Optery had $12M in ARR, was profitable, had infinite runway, and had raised only $9.11M. A lot of venture investors passed. The reasoning was always some version of the same thing: "privacy is a feature, not a company."
That was wrong. The revenue history explains why.
The numbers
$74K in 2021. $715K in 2022. $2.46M in 2023. $6.55M in 2024. On pace to double again in 2025. 353,000 registered users. $1.03M MRR. Profitable. $9.11M total raised across the company's entire life.
That is not the growth curve of a feature. That is a business compounding on a structural tailwind. The tailwind is regulation.
What data brokers actually do
There are hundreds of companies whose business model is collecting and selling personal information — your name, address, phone number, relatives, purchasing history, and estimated net worth. Most people don't know they exist. The ones who find out usually discover it because they Googled themselves and found their home address on a site they never visited.

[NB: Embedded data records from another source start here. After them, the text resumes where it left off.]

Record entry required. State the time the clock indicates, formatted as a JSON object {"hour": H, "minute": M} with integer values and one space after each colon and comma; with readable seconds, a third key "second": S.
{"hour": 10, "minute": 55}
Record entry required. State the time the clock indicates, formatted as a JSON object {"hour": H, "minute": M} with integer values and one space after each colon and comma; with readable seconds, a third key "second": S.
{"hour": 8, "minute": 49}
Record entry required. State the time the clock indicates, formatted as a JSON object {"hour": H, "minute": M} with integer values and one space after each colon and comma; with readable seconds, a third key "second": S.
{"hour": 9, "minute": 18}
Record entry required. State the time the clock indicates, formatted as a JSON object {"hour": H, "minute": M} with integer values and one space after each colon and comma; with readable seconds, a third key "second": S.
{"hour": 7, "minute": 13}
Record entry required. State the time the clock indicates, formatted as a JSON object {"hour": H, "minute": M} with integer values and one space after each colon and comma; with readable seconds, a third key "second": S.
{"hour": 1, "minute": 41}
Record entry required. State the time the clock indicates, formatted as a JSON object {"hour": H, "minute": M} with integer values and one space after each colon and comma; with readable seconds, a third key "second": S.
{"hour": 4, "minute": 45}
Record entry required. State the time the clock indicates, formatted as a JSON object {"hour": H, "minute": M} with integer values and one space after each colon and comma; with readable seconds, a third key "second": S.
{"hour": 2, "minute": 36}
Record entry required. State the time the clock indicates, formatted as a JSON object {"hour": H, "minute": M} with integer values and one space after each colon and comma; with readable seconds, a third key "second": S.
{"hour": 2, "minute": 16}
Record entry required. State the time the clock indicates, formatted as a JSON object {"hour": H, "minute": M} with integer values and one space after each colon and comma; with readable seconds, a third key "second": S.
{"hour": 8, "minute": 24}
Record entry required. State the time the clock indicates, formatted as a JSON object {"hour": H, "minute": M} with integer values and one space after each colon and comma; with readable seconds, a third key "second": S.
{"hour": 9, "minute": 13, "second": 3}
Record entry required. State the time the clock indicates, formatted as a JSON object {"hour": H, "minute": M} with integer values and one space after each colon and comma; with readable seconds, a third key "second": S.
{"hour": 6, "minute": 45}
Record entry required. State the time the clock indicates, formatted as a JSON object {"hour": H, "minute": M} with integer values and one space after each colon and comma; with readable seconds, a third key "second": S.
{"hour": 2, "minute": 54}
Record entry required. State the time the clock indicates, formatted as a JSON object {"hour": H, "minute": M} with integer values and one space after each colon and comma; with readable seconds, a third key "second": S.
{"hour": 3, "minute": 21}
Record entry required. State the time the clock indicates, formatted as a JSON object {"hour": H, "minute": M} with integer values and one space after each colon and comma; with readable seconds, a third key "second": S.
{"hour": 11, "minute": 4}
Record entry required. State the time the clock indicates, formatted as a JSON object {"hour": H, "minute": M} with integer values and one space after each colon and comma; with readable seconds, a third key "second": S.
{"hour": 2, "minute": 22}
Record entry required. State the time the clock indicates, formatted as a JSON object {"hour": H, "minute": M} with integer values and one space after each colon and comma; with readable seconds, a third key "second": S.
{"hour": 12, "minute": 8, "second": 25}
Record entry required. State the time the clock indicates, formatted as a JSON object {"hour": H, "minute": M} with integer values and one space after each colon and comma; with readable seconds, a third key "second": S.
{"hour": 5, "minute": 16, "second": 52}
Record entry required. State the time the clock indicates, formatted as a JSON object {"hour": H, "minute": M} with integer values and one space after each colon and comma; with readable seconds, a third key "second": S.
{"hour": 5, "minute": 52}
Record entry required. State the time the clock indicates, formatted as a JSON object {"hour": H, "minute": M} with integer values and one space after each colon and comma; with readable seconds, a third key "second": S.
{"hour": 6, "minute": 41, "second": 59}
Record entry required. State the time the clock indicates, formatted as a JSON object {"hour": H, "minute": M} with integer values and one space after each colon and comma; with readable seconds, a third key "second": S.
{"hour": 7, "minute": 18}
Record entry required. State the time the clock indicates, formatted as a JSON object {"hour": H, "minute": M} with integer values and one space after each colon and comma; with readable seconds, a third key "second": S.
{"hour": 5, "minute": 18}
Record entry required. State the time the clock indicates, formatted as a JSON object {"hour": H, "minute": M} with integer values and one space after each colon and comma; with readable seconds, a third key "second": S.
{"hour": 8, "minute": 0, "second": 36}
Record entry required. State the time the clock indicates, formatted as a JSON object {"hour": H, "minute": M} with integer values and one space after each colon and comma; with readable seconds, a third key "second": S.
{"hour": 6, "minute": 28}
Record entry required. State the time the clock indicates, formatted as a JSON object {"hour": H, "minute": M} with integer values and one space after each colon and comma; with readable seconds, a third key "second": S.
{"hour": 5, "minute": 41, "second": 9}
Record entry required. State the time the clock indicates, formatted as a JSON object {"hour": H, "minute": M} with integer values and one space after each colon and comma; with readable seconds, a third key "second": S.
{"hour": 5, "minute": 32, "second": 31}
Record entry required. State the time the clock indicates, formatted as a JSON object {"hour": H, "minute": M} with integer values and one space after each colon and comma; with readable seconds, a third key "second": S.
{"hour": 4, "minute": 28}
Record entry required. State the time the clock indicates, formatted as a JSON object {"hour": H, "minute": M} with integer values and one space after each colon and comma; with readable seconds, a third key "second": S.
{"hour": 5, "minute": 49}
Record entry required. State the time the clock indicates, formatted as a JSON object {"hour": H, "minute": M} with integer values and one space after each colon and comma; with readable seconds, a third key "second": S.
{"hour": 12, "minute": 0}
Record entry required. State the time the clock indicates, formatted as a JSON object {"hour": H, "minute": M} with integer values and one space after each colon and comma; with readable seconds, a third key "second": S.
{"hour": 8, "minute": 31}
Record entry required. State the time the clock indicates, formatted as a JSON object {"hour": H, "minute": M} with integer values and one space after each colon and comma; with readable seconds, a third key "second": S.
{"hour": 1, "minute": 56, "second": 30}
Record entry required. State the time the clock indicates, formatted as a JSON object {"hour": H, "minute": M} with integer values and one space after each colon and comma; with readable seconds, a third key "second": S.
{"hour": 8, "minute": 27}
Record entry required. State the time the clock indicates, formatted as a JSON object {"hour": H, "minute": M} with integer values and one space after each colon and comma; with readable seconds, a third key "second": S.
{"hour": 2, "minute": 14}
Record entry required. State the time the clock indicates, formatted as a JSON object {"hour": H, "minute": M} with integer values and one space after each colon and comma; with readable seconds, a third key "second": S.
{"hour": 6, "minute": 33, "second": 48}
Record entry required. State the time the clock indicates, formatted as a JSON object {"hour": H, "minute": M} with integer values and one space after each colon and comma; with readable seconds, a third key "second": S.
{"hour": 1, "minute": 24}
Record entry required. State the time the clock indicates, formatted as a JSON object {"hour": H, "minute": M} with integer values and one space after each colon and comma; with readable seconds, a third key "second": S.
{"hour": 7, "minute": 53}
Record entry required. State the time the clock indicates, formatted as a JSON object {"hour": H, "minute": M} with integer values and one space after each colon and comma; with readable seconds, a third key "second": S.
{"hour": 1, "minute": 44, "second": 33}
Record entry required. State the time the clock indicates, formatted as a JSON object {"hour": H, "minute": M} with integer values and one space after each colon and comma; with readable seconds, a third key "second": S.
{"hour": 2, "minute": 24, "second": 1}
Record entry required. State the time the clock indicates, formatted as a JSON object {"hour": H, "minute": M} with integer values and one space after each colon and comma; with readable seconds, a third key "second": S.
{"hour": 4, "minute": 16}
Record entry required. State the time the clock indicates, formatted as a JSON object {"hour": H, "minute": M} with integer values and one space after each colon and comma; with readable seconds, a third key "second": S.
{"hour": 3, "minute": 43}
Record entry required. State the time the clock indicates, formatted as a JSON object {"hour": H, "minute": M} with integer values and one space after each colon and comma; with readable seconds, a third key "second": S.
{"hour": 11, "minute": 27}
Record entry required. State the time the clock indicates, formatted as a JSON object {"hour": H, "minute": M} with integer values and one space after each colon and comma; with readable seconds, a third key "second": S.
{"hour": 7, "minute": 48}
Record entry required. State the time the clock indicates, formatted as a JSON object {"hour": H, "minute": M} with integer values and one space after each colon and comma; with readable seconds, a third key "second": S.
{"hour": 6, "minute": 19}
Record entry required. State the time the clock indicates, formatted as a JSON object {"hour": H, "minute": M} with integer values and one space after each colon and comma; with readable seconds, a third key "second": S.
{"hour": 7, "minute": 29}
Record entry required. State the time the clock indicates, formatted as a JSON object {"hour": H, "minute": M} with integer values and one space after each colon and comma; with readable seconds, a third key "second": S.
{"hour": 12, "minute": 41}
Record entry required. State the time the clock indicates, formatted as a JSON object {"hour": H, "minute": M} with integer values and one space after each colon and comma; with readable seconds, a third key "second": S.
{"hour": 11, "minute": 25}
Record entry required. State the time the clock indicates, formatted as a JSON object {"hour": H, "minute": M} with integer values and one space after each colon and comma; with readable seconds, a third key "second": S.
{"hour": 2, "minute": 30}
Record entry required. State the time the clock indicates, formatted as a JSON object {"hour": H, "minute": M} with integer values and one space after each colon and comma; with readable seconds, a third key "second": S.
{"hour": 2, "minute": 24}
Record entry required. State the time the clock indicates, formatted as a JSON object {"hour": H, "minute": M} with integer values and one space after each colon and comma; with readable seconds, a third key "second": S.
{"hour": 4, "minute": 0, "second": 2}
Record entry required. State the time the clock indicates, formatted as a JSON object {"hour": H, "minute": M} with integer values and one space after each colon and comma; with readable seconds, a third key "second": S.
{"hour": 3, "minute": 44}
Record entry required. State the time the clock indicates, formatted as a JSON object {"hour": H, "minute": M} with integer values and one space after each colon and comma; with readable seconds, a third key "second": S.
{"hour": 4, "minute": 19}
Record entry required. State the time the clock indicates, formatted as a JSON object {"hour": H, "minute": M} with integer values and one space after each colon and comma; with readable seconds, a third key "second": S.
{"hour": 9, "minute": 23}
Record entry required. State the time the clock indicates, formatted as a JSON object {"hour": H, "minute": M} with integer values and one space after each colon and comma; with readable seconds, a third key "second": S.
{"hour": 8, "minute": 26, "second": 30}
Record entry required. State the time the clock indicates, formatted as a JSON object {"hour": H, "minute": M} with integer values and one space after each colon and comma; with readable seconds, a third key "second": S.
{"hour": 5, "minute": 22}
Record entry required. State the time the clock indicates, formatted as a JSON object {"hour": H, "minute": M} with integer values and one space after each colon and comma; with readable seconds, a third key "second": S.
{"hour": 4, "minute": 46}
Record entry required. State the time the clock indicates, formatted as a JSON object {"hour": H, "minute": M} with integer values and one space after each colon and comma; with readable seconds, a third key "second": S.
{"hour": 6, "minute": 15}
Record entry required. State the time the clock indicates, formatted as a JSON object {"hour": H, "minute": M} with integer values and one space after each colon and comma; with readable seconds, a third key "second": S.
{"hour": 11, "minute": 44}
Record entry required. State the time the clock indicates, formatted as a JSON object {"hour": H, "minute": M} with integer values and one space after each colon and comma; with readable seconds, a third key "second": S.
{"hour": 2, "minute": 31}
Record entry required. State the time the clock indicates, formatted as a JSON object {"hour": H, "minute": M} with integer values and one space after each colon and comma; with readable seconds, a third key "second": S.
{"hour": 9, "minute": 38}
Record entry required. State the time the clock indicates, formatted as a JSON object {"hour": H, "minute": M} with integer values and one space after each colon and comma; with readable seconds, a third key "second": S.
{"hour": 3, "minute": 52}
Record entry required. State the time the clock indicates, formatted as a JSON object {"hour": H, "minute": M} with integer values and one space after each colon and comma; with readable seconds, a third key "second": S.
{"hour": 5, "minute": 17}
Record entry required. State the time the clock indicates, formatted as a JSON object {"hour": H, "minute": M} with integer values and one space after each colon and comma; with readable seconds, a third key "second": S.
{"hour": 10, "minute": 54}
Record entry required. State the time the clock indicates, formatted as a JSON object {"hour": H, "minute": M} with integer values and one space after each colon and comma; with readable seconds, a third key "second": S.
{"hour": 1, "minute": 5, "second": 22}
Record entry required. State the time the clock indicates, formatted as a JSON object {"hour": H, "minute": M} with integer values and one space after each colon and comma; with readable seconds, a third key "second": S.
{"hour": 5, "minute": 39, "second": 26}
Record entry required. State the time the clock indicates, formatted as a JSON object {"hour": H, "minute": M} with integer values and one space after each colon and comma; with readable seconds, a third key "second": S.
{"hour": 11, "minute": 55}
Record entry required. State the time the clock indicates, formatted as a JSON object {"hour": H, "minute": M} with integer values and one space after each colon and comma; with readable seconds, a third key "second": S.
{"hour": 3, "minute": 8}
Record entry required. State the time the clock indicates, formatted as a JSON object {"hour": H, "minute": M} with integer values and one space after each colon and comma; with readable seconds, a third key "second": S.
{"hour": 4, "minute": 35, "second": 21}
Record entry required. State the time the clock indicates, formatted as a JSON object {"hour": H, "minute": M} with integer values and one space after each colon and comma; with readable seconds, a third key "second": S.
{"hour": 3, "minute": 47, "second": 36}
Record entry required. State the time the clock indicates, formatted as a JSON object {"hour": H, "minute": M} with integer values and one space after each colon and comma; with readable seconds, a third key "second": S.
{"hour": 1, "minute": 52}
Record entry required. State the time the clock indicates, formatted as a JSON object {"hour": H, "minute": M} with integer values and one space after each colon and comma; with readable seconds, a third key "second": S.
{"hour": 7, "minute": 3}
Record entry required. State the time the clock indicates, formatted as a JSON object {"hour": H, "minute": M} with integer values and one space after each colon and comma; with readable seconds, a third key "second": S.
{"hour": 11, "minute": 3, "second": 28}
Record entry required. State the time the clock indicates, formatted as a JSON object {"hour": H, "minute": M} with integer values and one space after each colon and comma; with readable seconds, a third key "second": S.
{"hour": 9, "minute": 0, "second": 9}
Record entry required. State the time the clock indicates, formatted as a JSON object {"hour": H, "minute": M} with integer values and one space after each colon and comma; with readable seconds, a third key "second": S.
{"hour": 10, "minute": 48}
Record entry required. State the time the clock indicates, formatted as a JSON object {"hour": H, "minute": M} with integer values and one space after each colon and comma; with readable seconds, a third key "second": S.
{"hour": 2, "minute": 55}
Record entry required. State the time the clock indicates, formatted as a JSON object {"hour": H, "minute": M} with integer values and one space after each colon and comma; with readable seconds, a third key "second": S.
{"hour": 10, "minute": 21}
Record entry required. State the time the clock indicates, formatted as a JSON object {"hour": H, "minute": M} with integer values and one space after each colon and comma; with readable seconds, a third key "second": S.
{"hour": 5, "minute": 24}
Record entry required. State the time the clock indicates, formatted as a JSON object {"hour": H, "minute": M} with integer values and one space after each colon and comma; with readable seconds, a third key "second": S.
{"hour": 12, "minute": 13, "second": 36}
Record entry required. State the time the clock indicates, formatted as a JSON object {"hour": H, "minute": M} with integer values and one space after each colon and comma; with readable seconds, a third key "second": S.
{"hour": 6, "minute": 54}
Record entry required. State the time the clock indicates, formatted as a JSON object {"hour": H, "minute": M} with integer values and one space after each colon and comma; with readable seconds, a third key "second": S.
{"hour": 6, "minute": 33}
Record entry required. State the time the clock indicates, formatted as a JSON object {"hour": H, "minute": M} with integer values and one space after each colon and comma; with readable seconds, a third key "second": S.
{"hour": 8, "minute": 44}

Removing this data by hand requires hours of form submissions across hundreds of sites. Each broker has its own opt-out process. They can re-list after removal. Optery automates the removal, monitors for re-listing, and resubmits. It's the kind of problem that should have been automated years before it was.
"Privacy is a feature" is what investors say when they're looking at the product without looking at the regulation. Every new privacy law is a new customer acquisition channel.
The regulatory tailwind
When Optery raised its first money, CCPA was new and most states hadn't passed comprehensive privacy laws. Since then, over fifteen US states have passed laws that either directly regulate data brokers or create liability that drives corporate privacy spending. The addressable market for Optery's business product has expanded with each new law, without changing the product.
This is the profile of a regulatory tailwind investment: useful before the regulation, essential after it, and growing with every law passed.
Why profitability is a signal, not a penalty
$9.11M raised for $12M ARR is 1.3x capital efficiency — for every dollar raised, the company built $1.30 in annual recurring revenue. The average Series A SaaS company has raised 3-5x its ARR. Optery has built more than its total raise in ARR while being profitable. The unit economics are real, not projected.
Profitable startups are paradoxically hard to fund in venture because they "don't need capital." That logic is backward at the seed stage. Profitability at $12M ARR tells you the business model works before scale. That is the thing worth paying for.
Optery looked like a feature at the seed stage. It looks like a growing, profitable business with a regulatory tailwind at $12M ARR. The investors who passed were looking at the product. The ones who invested were looking at the regulation.